Text excerpt: Begin

Just to give you some advice on your enjoyment of writing. It's not easy at all. I write for fun personally, but have no grandiose dreams. Successful writing is a burden. You must write daily for hours. Similar to other talents you must practice fervently. The 10,000 hour rule is arbitrary and unscientific, but it holds some truth as kind of a 'rule of thumb' that things worth being good at will never come through anything less than extreme determination. I suggest writing for 30 minutes a day starting today. Eventually work it up to a few hours if it truly is your passion. Otherwise you can just enjoy writing for your own sake and sharing with friends, even if you are never famous, it is cathartic and a wholesome experience. Even Hemingway spent years writing for hours upon hours a day with no recognition. I just wanted to let you know...

I also think that you sound sweet and caring, and are being overlycritical on your self in terms of social skills. You need to have more faith in yourself. If you go back to school do not study more undergrad classes. Apply to some sort of masters in psychology/social work/clinical therapy (etc). Even if you can't get into a top program, these fields aren't particularly competitive since it's a labor of love due to the piss poor pay.
posted by jjmoney at 9:20 AM on January 25, 2012 [3 favorites]


In terms of career paths, you'll probably be most comfortable working alone or within a very small team or group of people. A writer is probably a very good path for you and judging from your post, I think you have a promising future with some hard work; writing isn't easy.

If you wanted to take the science route, research in whatever field that interests you (e.g. psychology, neuroscience) is probably your best bet. Although, odds are you will be working with a team and you will be expected to present your findings, which can be intimidating.

Unfortunately, we live in a world where extroverts are privileged over introverts. We have created a society that rewards sociability and punishes internal reflection. I won't say that working on your sociability is bad. In fact, many natural introverts learn how to act more extroverted because it makes life easier. But, there is nothing wrong or under-developed just because you don't necessarily live up to what society expects of you. Introverts are not flawed. They're just different.
posted by fanipman at 9:49 AM on January 25, 2012


You sound a lot like me. Periodically, throughout school I took career-placement "tests." My top results were always a funeral director or funeral home worker. I thought that was so weird. I dismissed that idea. But, looking back, I think it would have been a good fit for my personality. I'm quiet, reflective, empathetic, work well with one-on-one interactions.

I always leaned toward counseling and psychology. I think your set of social skills would really work for these careers and would be such an asset.
posted by Sassyfras at 10:16 AM on January 25, 2012


In my experience, some of the best social worker types are introverts. They can be great listeners and very empathetic. Depending on where you live, you might be able to find some interesting positions without necessarily being a professional social worker. If in the US, maybe you could be a settlement worker, helping immigrants. Sometimes community health clinics/mental health clinics have a community support worker that helps people navigate all the practical challenges of their lives that don't figure into the doctor's mandate.

This can be easy stuff to do on a volunteer basis, you could try it out and get some experience. In the off-chance that you're in Canada, I could give you some ideas.

I wouldn't worry about being behind other people in social skills. I would bet that your particular experience has given you a unique and valuable perspective. You overcame something that was holding you back and affecting your life negatively. You understand what it's like to face a huge obstacle and fight to get over it. You could be in a great place to help others do the same.

Text excerpt: End
Information provided: Begin

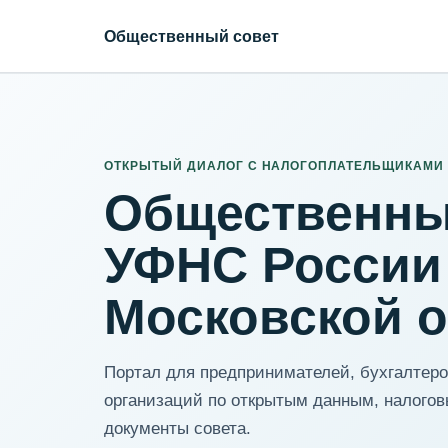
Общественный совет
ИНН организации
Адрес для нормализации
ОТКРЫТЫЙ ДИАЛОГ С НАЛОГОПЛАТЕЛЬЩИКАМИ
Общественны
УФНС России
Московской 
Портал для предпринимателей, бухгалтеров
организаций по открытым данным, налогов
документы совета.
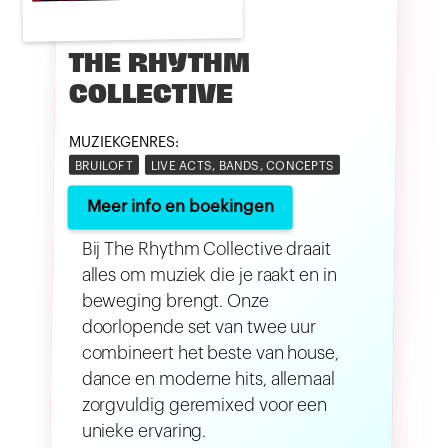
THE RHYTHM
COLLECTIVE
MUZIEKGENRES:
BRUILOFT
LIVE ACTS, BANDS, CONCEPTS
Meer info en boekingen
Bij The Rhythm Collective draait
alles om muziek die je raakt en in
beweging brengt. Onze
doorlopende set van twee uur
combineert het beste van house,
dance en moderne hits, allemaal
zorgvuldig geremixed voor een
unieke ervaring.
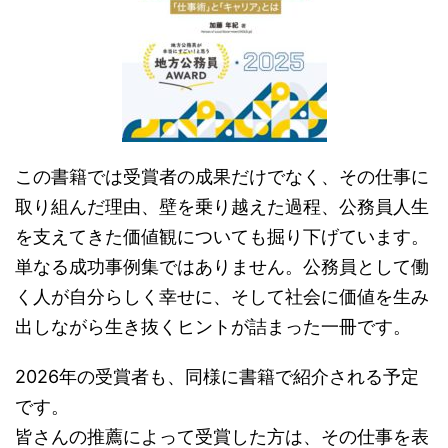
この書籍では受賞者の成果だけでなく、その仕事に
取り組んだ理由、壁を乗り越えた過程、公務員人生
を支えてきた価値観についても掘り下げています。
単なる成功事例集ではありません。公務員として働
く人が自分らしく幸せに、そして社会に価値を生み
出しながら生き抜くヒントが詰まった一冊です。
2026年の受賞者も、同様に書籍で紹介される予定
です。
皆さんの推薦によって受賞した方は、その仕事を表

Information provided: End
Information provided: Begin

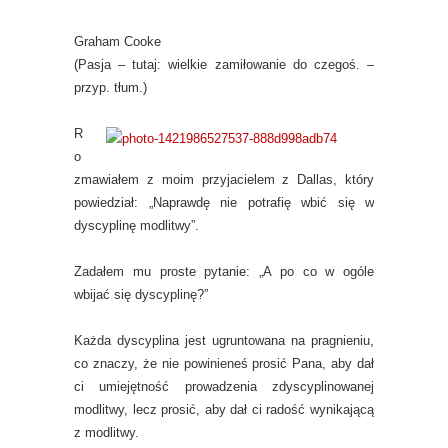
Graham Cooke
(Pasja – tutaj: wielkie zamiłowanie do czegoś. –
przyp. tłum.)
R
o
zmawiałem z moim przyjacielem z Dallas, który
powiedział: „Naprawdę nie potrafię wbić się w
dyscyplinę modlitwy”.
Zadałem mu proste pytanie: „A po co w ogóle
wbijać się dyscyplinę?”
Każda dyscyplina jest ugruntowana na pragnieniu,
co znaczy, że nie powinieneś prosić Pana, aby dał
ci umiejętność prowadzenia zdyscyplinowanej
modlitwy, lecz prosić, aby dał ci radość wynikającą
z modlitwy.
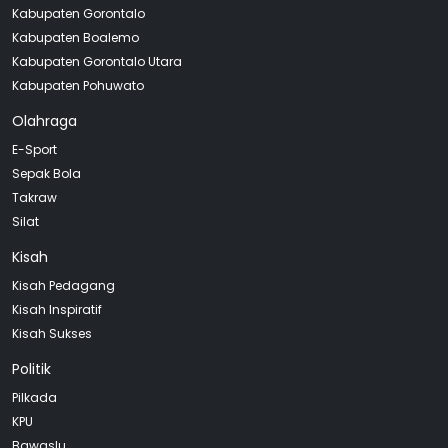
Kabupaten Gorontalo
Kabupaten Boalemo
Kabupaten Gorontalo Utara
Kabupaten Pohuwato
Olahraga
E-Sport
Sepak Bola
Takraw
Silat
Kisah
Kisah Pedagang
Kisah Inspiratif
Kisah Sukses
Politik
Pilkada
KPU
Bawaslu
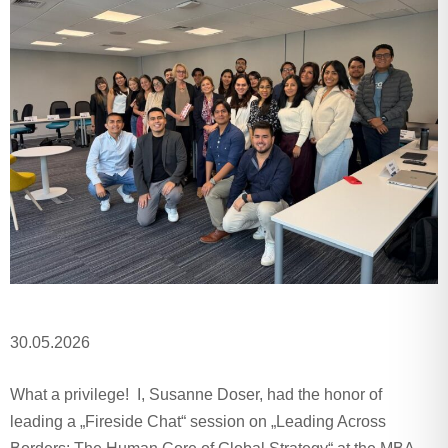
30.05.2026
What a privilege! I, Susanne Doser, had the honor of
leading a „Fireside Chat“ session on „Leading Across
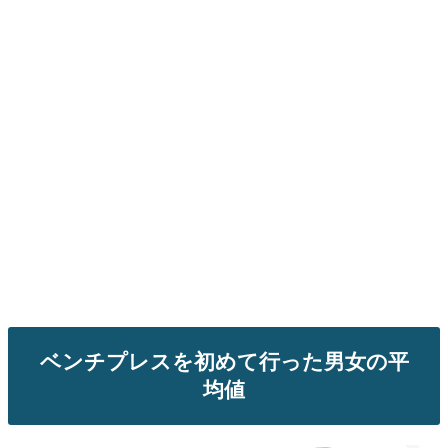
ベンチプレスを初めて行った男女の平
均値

Information provided: End
Information provided: Begin

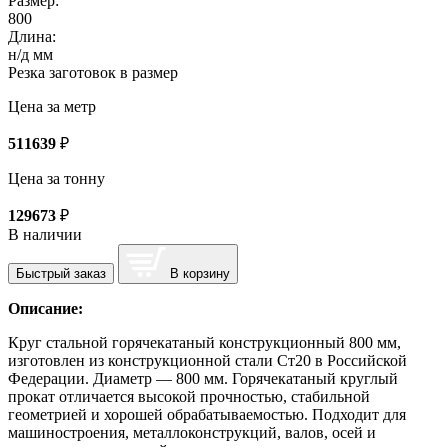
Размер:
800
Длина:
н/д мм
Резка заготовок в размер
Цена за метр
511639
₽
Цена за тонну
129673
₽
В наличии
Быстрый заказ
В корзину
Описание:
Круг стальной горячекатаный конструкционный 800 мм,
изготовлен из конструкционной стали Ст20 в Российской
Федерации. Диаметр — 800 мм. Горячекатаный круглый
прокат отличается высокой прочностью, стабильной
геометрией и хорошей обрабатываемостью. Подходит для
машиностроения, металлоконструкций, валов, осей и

Information provided: End

◆ **Tasks**
- A) Do these statements agree with the forum replies? Answer yes or no for each, and quote the words from the replies that decide it.
(i) One reply suggests writing for 30 minutes a day, starting today.
(ii) One reply calls introverts flawed.
(iii) In one reply, the writer's top career-test results were always counseling.
- B) Reproduce the forum replies word for word between "posted by jjmoney" and "can be intimidating.", inclusive.
- C) From the forum replies, list every username that appears after "posted by".

◆ **Exercise answers**
- A)
(i) Yes: "I suggest writing for 30 minutes a day starting today."
(ii) No: "Introverts are not flawed."
(iii) No: "My top results were always a funeral director or funeral home worker."

- B)
posted by jjmoney at 9:20 AM on January 25, 2012 [3 favorites]


In terms of career paths, you'll probably be most comfortable working alone or within a very small team or group of people. A writer is probably a very good path for you and judging from your post, I think you have a promising future with some hard work; writing isn't easy.

If you wanted to take the science route, research in whatever field that interests you (e.g. psychology, neuroscience) is probably your best bet. Although, odds are you will be working with a team and you will be expected to present your findings, which can be intimidating.

- C) jjmoney, fanipman, Sassyfras